Data shown:

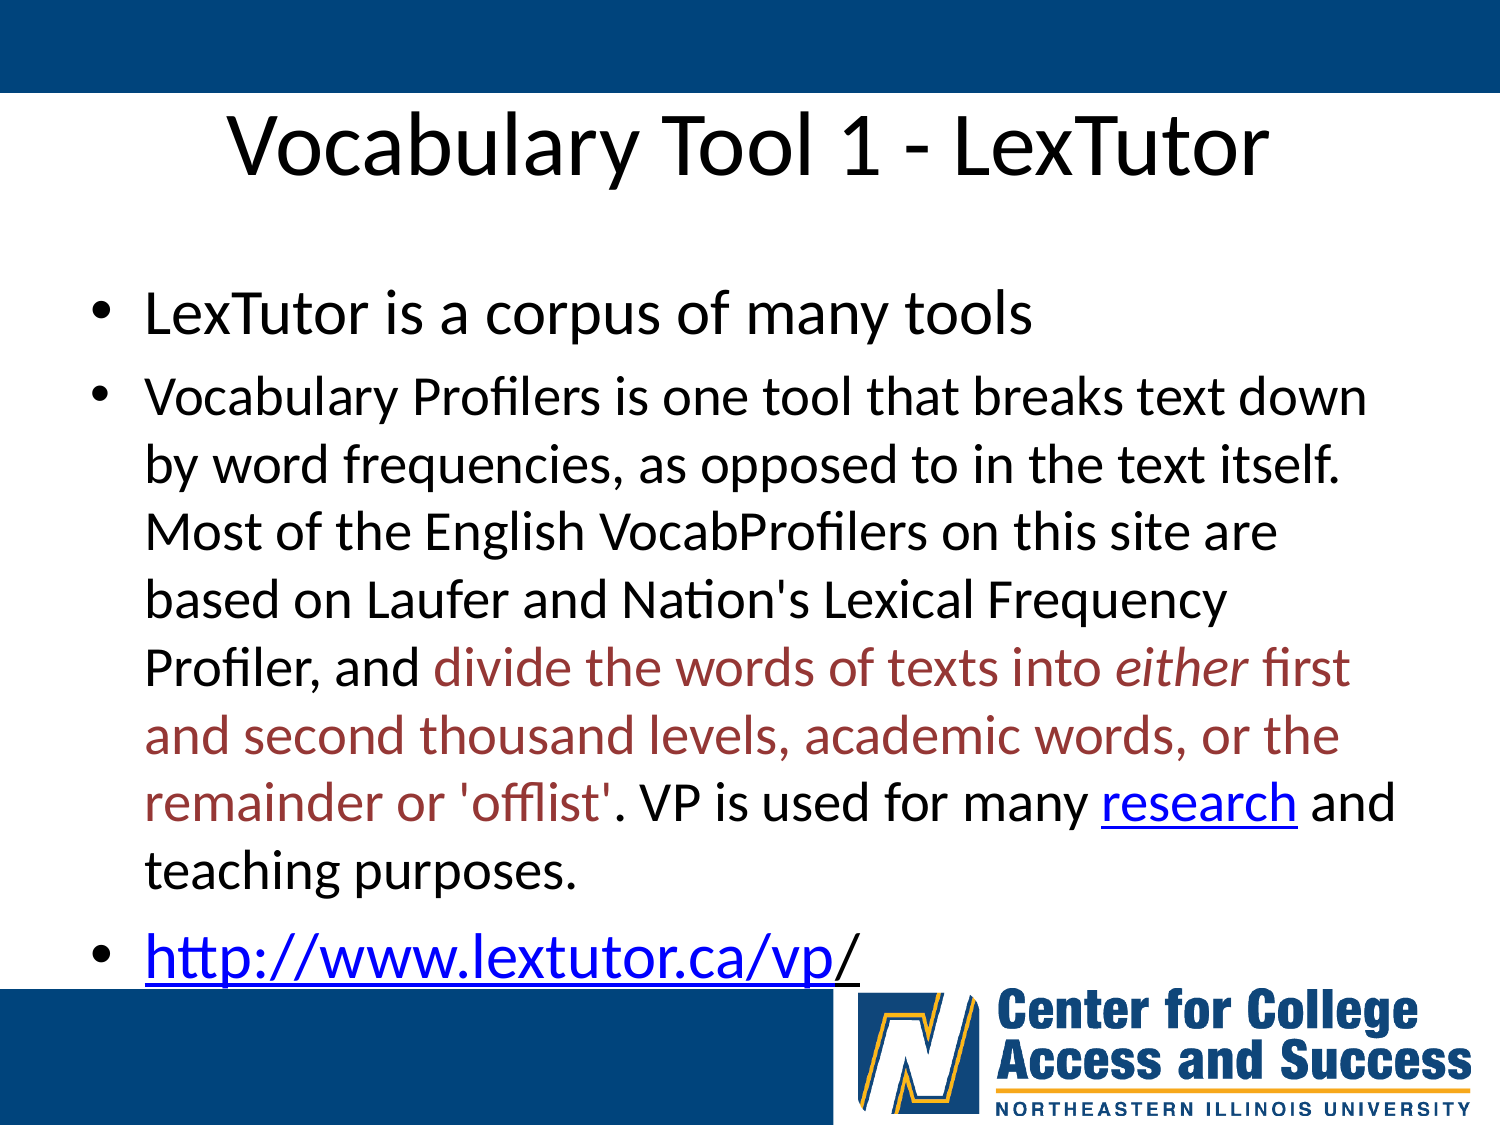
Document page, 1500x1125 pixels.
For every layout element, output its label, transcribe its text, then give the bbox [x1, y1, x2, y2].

picture [0, 989, 834, 1125]
title Vocabulary Tool 1 - LexTutor [75, 102, 1425, 233]
picture [0, 0, 1500, 93]
picture [858, 988, 1471, 1116]
list LexTutor is a corpus of many tools Vocabulary Profilers is one tool that breaks text down by word frequencies, as opposed to in the text itself. Most of the English VocabProfilers on this site are based on Laufer and Nation's Lexical Frequency Profiler, and divide the words of texts into either first and second thousand levels, academic words, or the remainder or 'offlist'. VP is used for many research and teaching purposes. http://www.lextutor.ca/vp/ [75, 262, 1425, 1005]
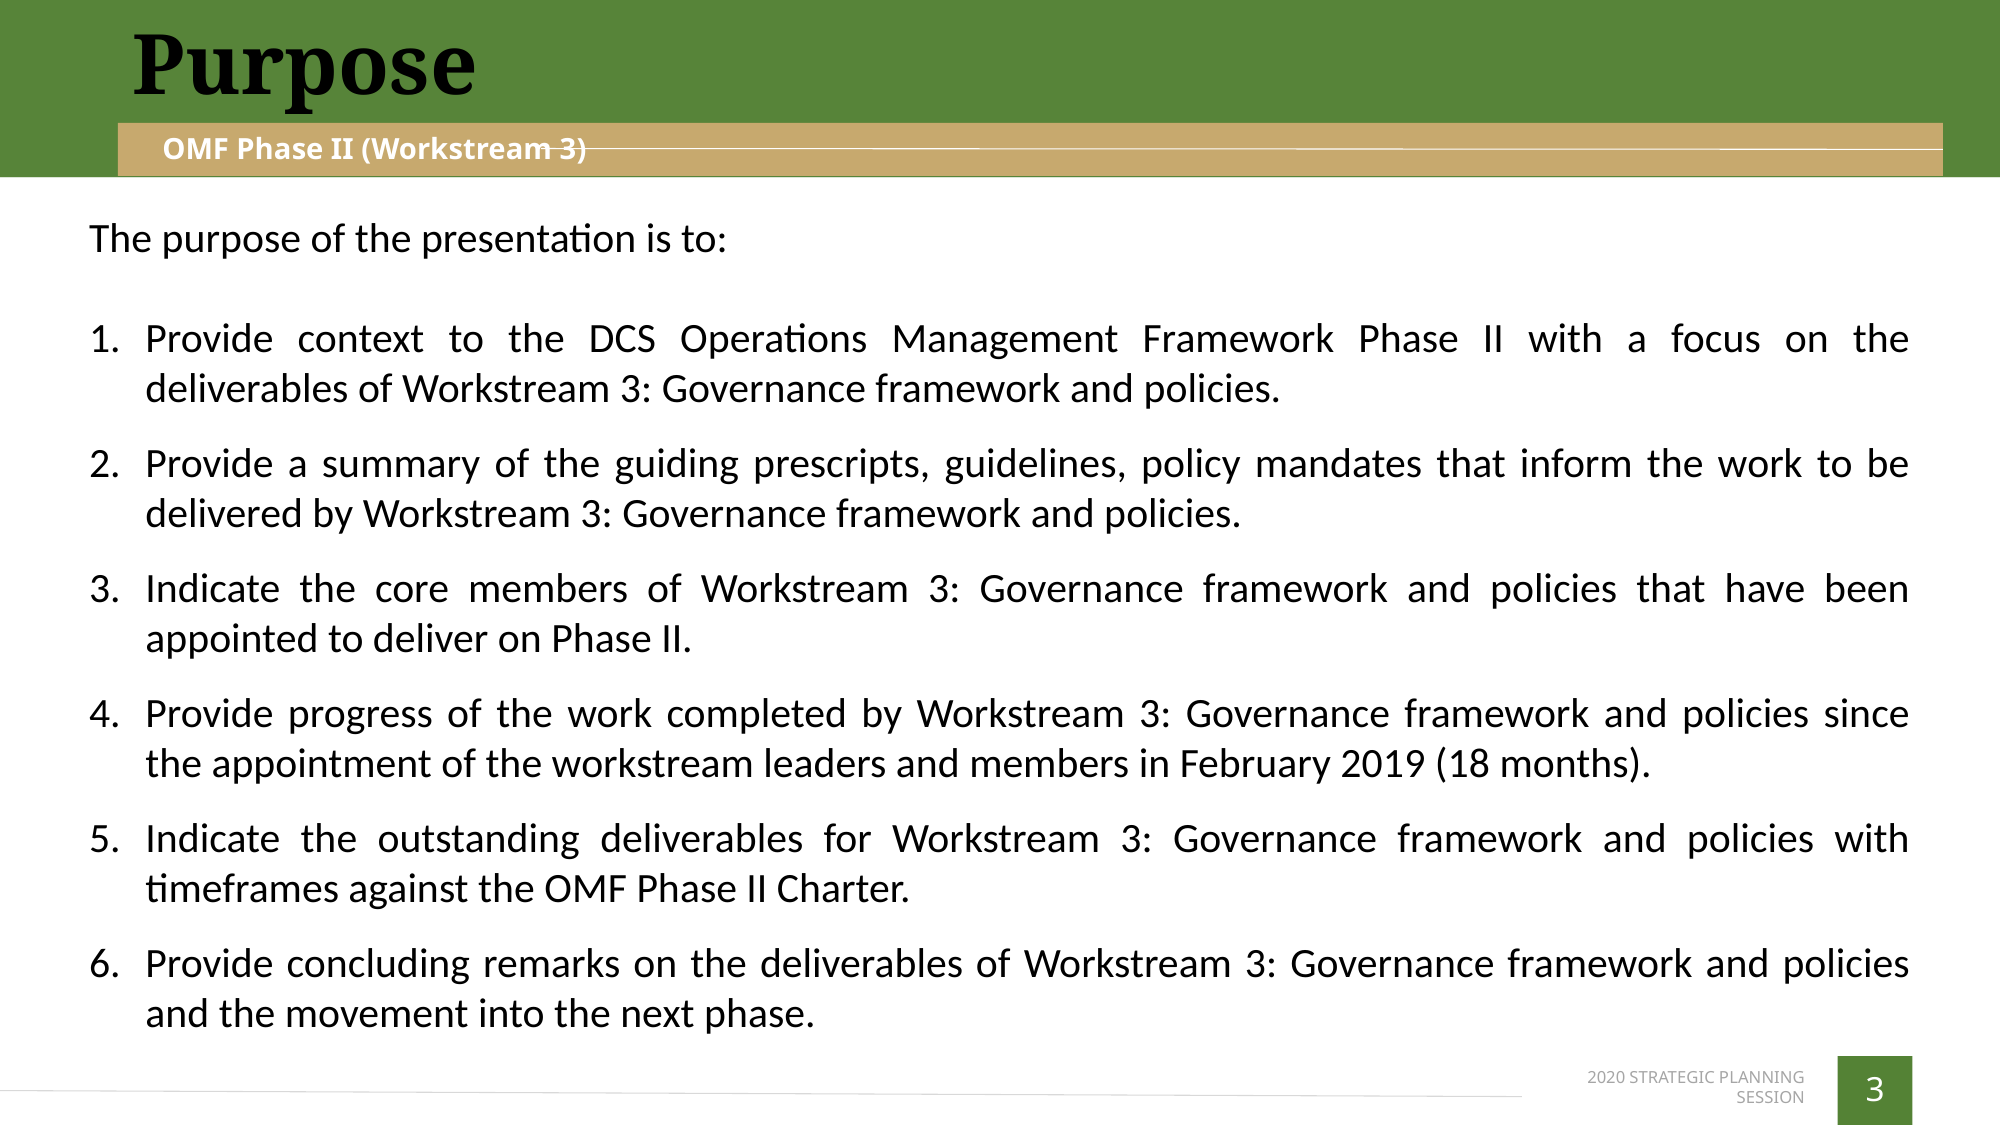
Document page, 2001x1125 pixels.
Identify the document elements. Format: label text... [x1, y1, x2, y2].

text_box OMF Phase II (Workstream 3) [162, 135, 685, 166]
text_box The purpose of the presentation is to: Provide context to the DCS Operations Management Framework Phase II with a focus on the deliverables of Workstream 3: Governance framework and policies. Provide a summary of the guiding prescripts, guidelines, policy mandates that inform the work to be delivered by Workstream 3: Governance framework and policies. Indicate the core members of Workstream 3: Governance framework and policies that have been appointed to deliver on Phase II. Provide progress of the work completed by Workstream 3: Governance framework and policies since the appointment of the workstream leaders and members in February 2019 (18 months). Indicate the outstanding deliverables for Workstream 3: Governance framework and policies with timeframes against the OMF Phase II Charter. Provide concluding remarks on the deliverables of Workstream 3: Governance framework and policies and the movement into the next phase. [74, 203, 1926, 1044]
text_box [117, 135, 1943, 176]
text_box [685, 122, 1943, 148]
text_box [0, 0, 2000, 178]
text_box Purpose [117, 0, 1913, 135]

Task instructions: For each line of the entries that holds the word "pixels", pull that line out.

Completed exercise:
Document page, 1500x1125 pixels.
Document page, 2001x1125 pixels.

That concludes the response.